The underlying issue is that Node.js doesn't respect the OS-configured trusted CAs (details - and note it's still the case in Node 8.x, even though this issue was marked closed). This means it doesn't recognise self-signed certs such as an IISExpress development cert, even if you agreed to register it as trusted in the OS. Instead, Node expects you to use a technique like this to manually load your trusted certs from files on disk.
The consequence is that, during server-side prerendering, API requests to https://localhost... will fail if the cert isn't chained to one of Node's built-in CAs.
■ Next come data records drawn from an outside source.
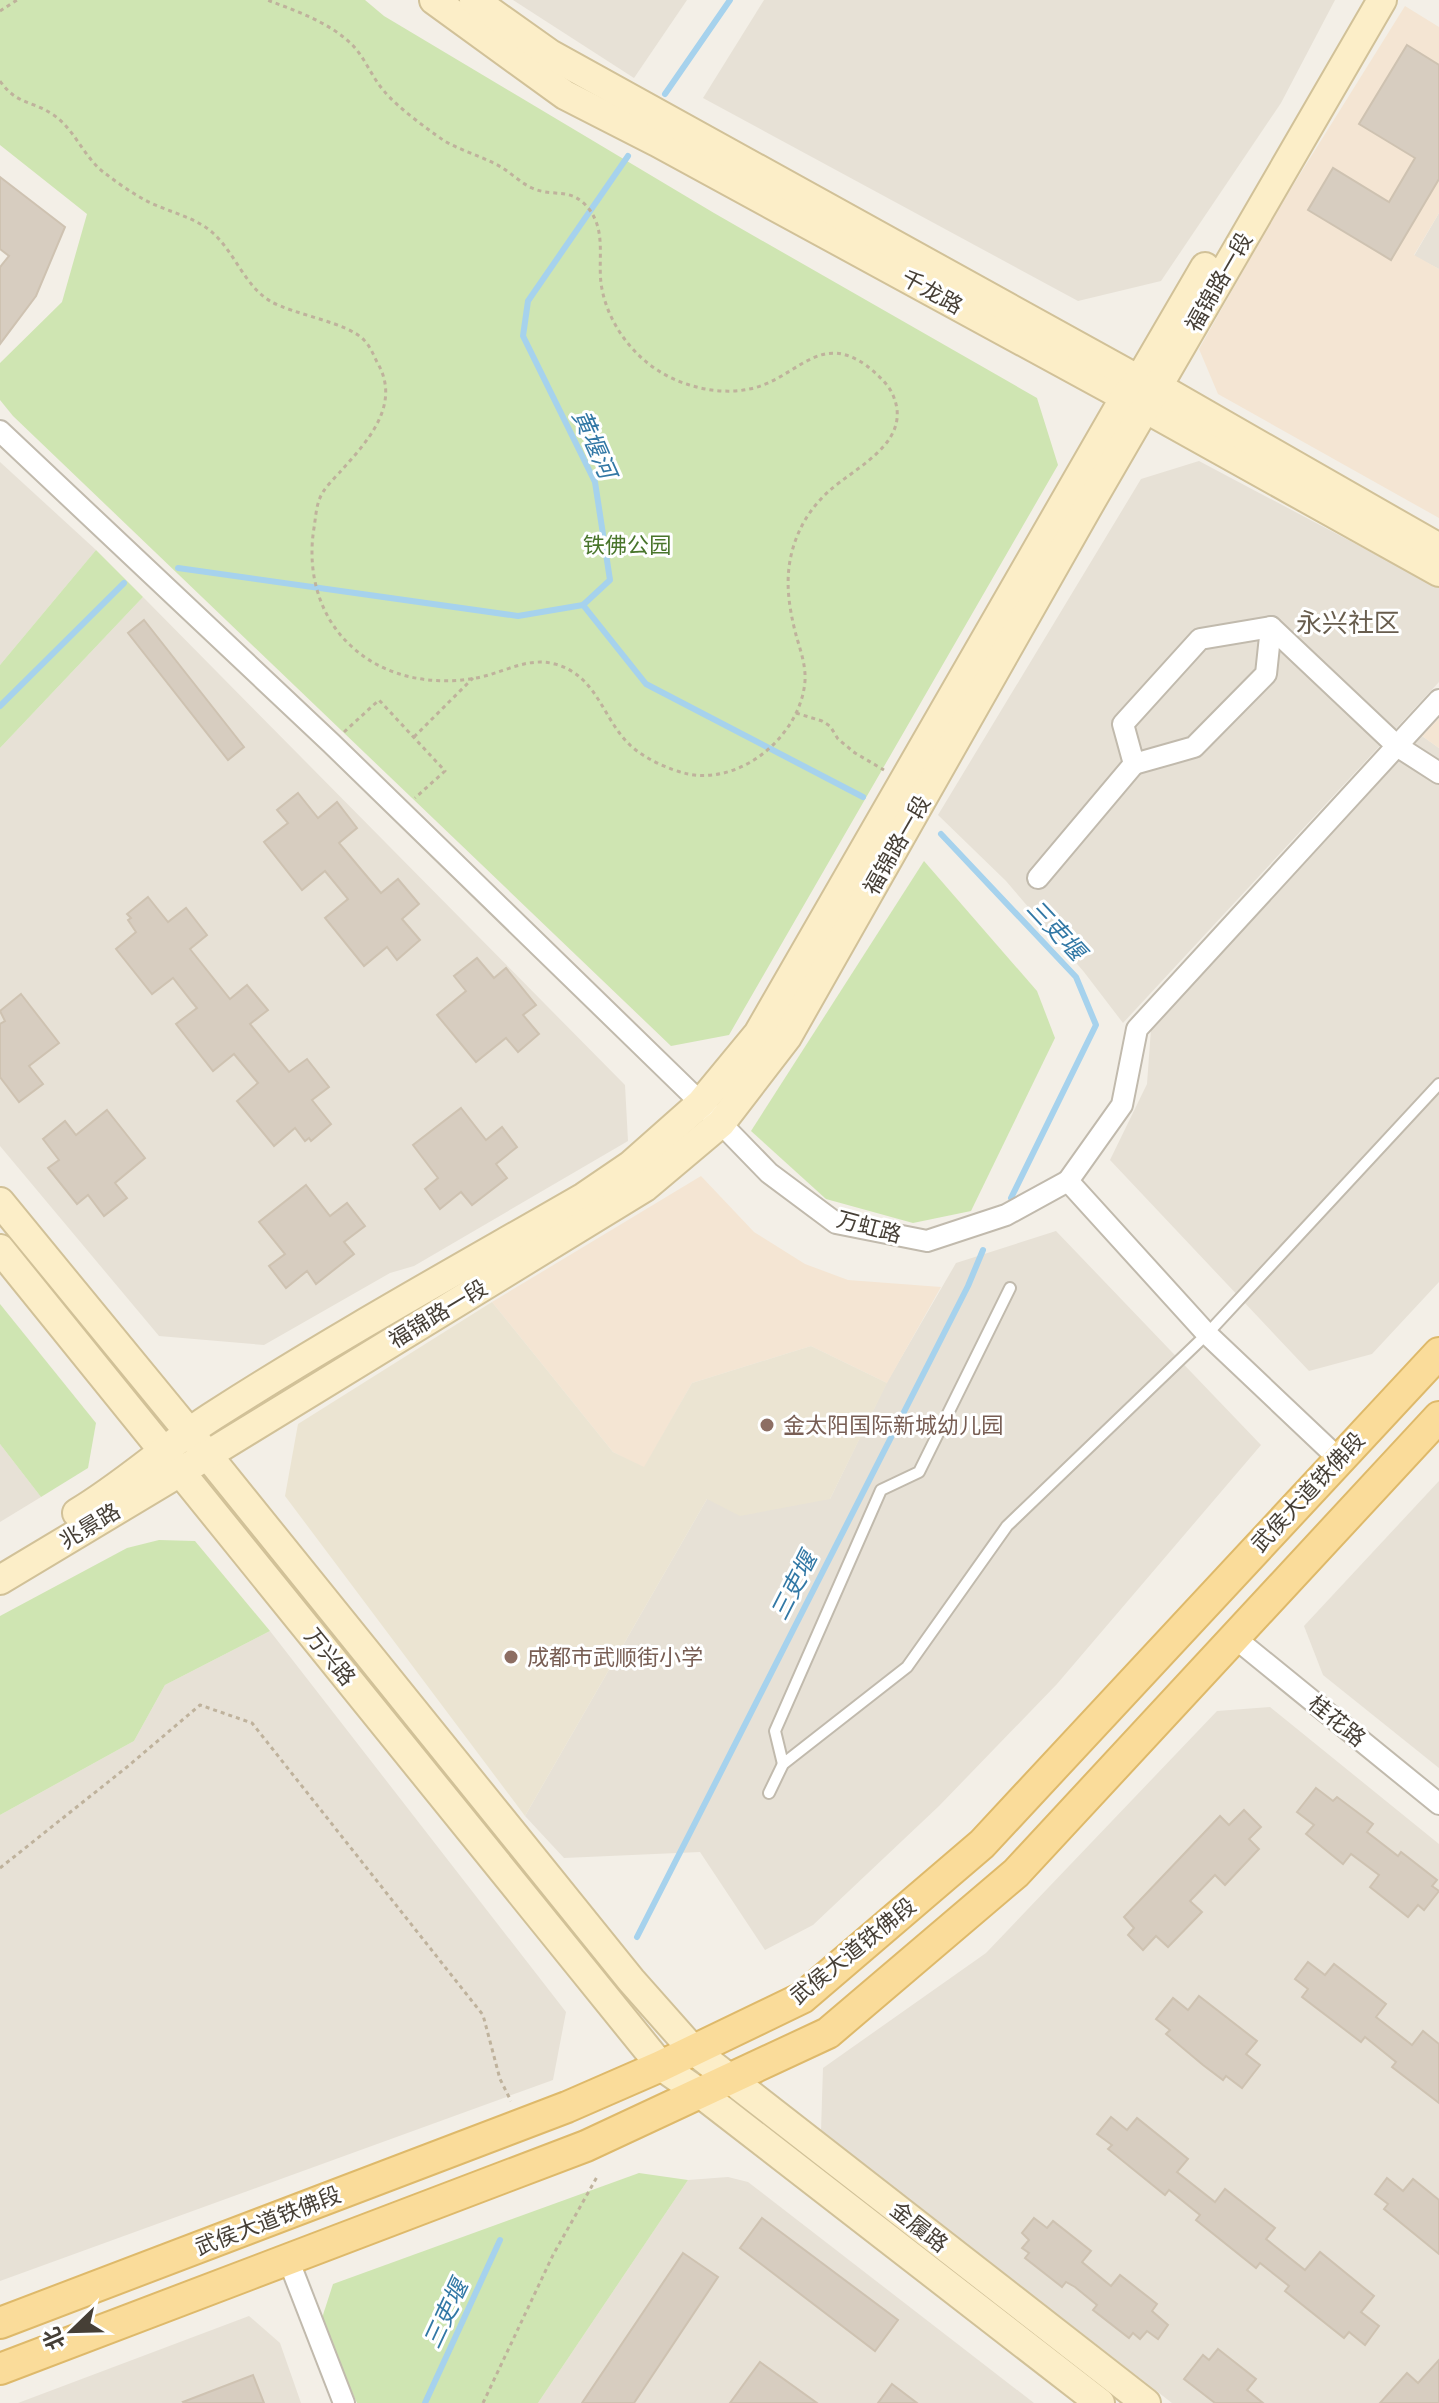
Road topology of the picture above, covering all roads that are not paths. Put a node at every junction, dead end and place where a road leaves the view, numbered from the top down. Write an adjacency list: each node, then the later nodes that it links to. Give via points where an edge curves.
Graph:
1 (434, 0): 5 (street, 千龙路, via 565,95)
2 (474, 0): 5 (street, 千龙路, via 550,54)
3 (1360, 0): 5 (street, 福锦路一段)
4 (1382, 0): 5 (street, 福锦路一段)
5 (1142, 393): 7 (street, 千龙路); 8 (street, 千龙路); 16 (street, 福锦路一段, via 903,781 758,1034); 17 (street, 福锦路一段, via 787,1037)
6 (0, 431): 16 (street, 万虹路)
7 (1439, 548)
8 (1439, 572)
9 (1271, 627): 11 (street); 12 (street, via 1266,674 1194,747); 12 (street, via 1200,639 1123,724)
10 (1439, 700): 11 (street)
11 (1397, 746): 13 (street); 18 (street, via 1137,1029 1122,1105)
12 (1134, 764): 14 (street)
13 (1439, 773)
14 (1038, 878)
15 (1439, 1084): 22 (lane)
16 (701, 1103): 17 (street, 万虹路); 25 (street, 福锦路一段, via 631,1165 584,1197)
17 (721, 1123): 18 (street, 万虹路, via 769,1173 836,1223 927,1241 1006,1215); 26 (street, 福锦路一段, via 645,1187)
18 (1068, 1181): 22 (street)
19 (0, 1202): 25 (street, 金履路)
20 (0, 1249): 28 (street, 万兴路)
21 (1010, 1288): 32 (lane, via 919,1472 881,1490 775,1731)
22 (1207, 1334): 27 (street); 32 (lane, via 1007,1526 907,1667)
23 (1439, 1353): 27 (main road, 武侯大道铁佛段)
24 (1439, 1417): 31 (main road, 武侯大道铁佛段)
25 (188, 1431): 26 (street, 金履路); 28 (street, 福锦路一段)
26 (207, 1454): 28 (street, 福锦路一段); 35 (street, 金履路)
27 (1339, 1459): 35 (main road, 武侯大道铁佛段, via 982,1844 802,1998)
28 (172, 1462): 29 (street, 兆景路); 30 (street, 兆景路); 36 (street, 万兴路)
29 (0, 1558)
30 (0, 1580)
31 (1235, 1638): 34 (street, 桂花路); 37 (main road, 武侯大道铁佛段, via 1016,1873 828,2033)
32 (783, 1764): 33 (lane)
33 (769, 1793)
34 (1439, 1804)
35 (693, 2050): 36 (main road, 武侯大道铁佛段); 37 (street, 金履路)
36 (661, 2066): 38 (street, 万兴路); 40 (main road, 武侯大道铁佛段, via 567,2107)
37 (729, 2079): 38 (main road, 武侯大道铁佛段); 44 (street, 金履路)
38 (700, 2093): 39 (main road, 武侯大道铁佛段, via 586,2146); 43 (street, 金履路)
39 (288, 2259): 41 (main road, 武侯大道铁佛段); 42 (street)
40 (0, 2323)
41 (0, 2369)
42 (344, 2403)
43 (1100, 2403)
44 (1146, 2403)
Hence you will get an error if you try to do server-side prerendering on the "fetchdata" page in the Angular or ReactRedux templates.
Possible workarounds
You can disable HTTPS validation at the entire Node process level using the code or env var process.env.NODE_TLS_REJECT_UNAUTHORIZED = "0";.
You can disable HTTPS validation on a per-request basis by setting the option agent: new (https.Agent)({ rejectUnauthorized: false }) on the call to Node's native https API, if you can access that.
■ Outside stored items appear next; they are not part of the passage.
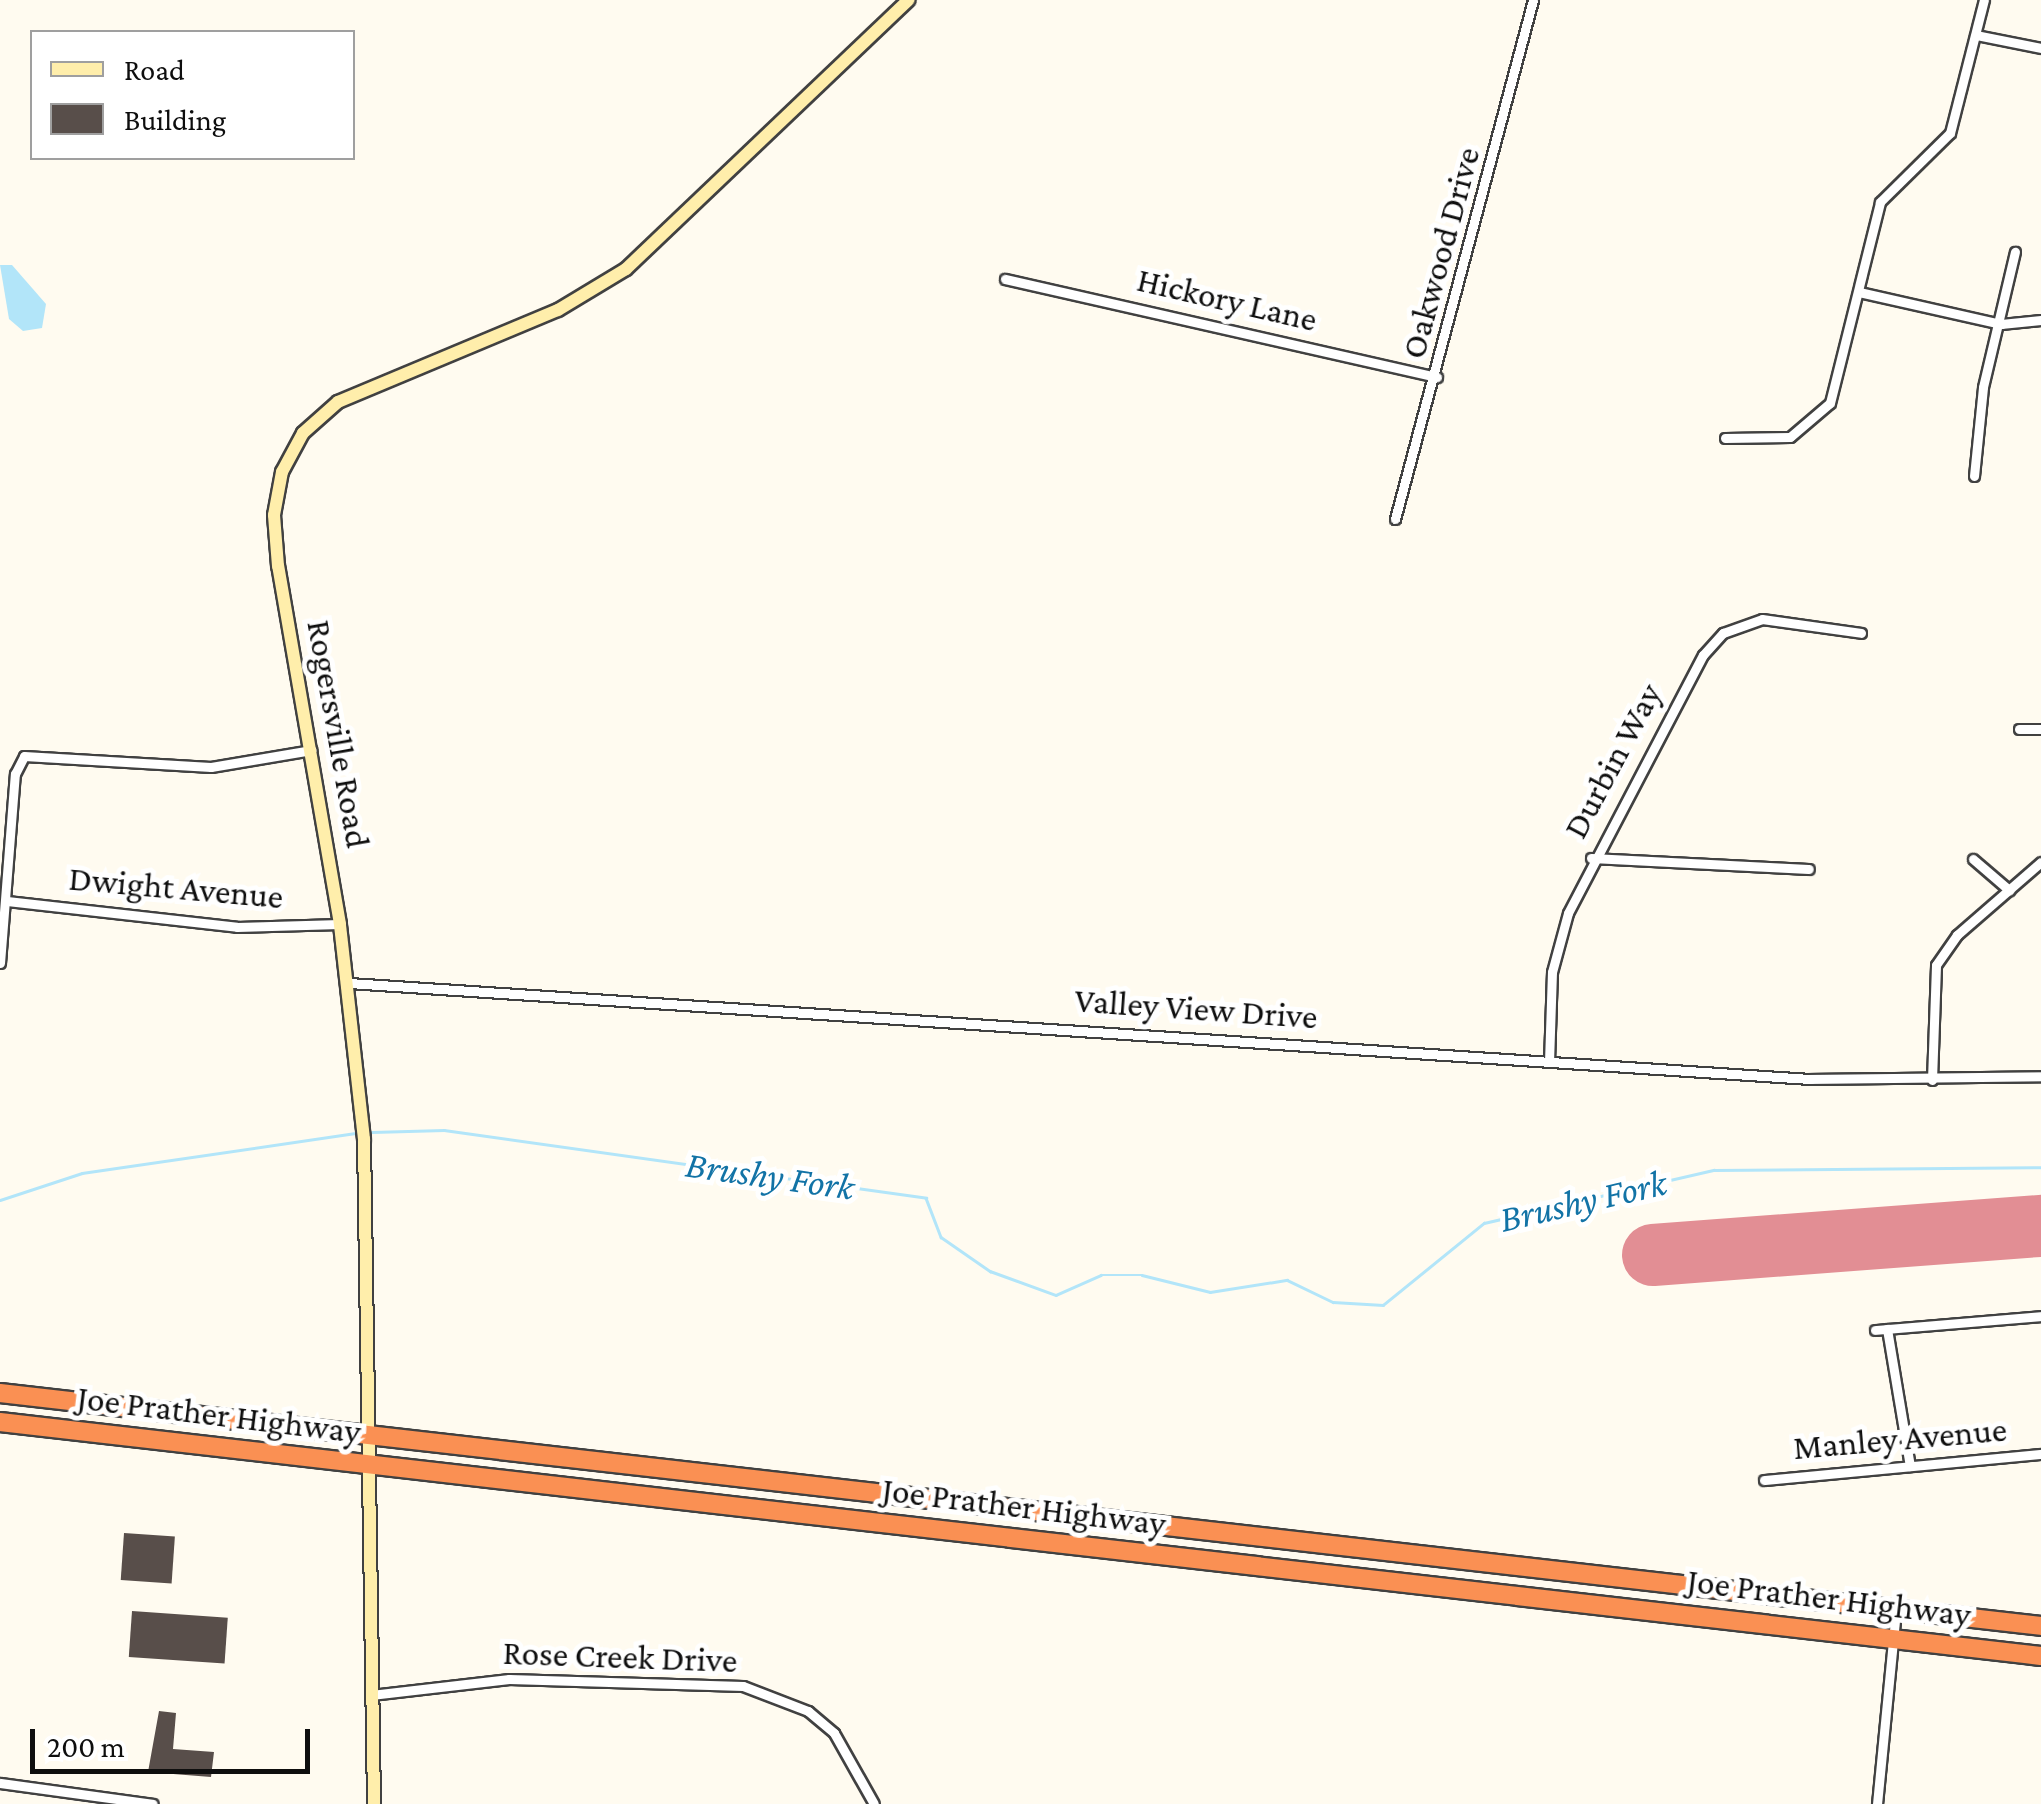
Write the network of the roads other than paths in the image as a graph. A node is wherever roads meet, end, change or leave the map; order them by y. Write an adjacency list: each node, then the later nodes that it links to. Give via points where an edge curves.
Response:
1 (908, 0): 18 (street, Rogersville Road, via 626,269 558,310 360,390 303,434 282,472 274,515)
2 (1533, 0): 11 (street, Oakwood Drive)
3 (1984, 0): 4 (street)
4 (1976, 35): 5 (street); 8 (street, via 1950,133 1880,202)
5 (2041, 48)
6 (2015, 252): 10 (street)
7 (1005, 279): 11 (street, Hickory Lane)
8 (1859, 292): 10 (street); 12 (street, via 1835,394 1819,418 1774,441)
9 (2041, 320): 10 (street)
10 (2001, 324): 13 (street, via 1984,387)
11 (1437, 377): 14 (street, Oakwood Drive)
12 (1725, 438)
13 (1974, 476)
14 (1395, 518)
15 (1861, 633): 19 (street, Durbin Way, via 1775,619 1723,633 1676,700)
16 (2019, 729): 17 (street)
17 (2041, 729)
18 (312, 750): 24 (street, via 212,767 24,756 16,774); 25 (street, Rogersville Road)
19 (1592, 858): 22 (street); 28 (street, Durbin Way, via 1558,942)
20 (1973, 860): 23 (street)
21 (2041, 862): 23 (street)
22 (1810, 869)
23 (2009, 890): 30 (street, via 1936,964)
24 (7, 901): 25 (street, Dwight Avenue, via 237,927); 26 (street)
25 (340, 924): 27 (street, Rogersville Road)
26 (0, 964)
27 (349, 983): 28 (street, Valley View Drive); 36 (street, Rogersville Road, via 364,1139)
28 (1549, 1062): 30 (street, Valley View Drive)
29 (2041, 1076): 30 (street, Valley View Drive)
30 (1932, 1080)
31 (2041, 1316): 32 (street)
32 (1887, 1328): 33 (street); 39 (street)
33 (1875, 1330)
34 (0, 1393): 36 (highway, Joe Prather Highway)
35 (0, 1422): 38 (highway, Joe Prather Highway)
36 (369, 1435): 38 (street, Rogersville Road); 41 (highway, Joe Prather Highway)
37 (2041, 1454): 39 (street, Manley Avenue)
38 (369, 1464): 43 (highway, Joe Prather Highway); 45 (street, Rogersville Road)
39 (1910, 1466): 40 (street, Manley Avenue)
40 (1764, 1480)
41 (1896, 1610): 42 (highway, Joe Prather Highway); 43 (street)
42 (2041, 1626)
43 (1893, 1637): 44 (highway, Joe Prather Highway); 50 (street)
44 (2041, 1656)
45 (371, 1695): 48 (street, Rogersville Road); 49 (street, Rose Creek Drive, via 509,1679 744,1686 808,1711 834,1733)
46 (0, 1783): 47 (street)
47 (153, 1804)
48 (374, 1804)
49 (874, 1804)
50 (1877, 1804)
Maybe - not tested - it might be possible to get Node to load the OS-trusted certs by some combination of the NPM packages trusted-ca (for Mac and some Linux distributions) plus node-windows-certs.
Workaround 3 would be best if it was robust, but it's hard to be sure of that, given that Linux distributions could put their CA cert store anywhere. It really feels like it should be a native feature in Node, not something hacked in at the application level.
Workaround 2 would be OK, since you'd only do it on requests that you know are going to your own backend server. However it's not really practical in the Angular case, because Angular apps are so deeply abstracted and there's no simple way of passing arbitrary options to Node's https API (reported as bug to request workaround). It would be OK in the ReactRedux case, but we don't want a solution that only works in one place.
Workaround 1 might be acceptable if we know your application was built in development mode. You wouldn't want this global flag set in production, hopefully.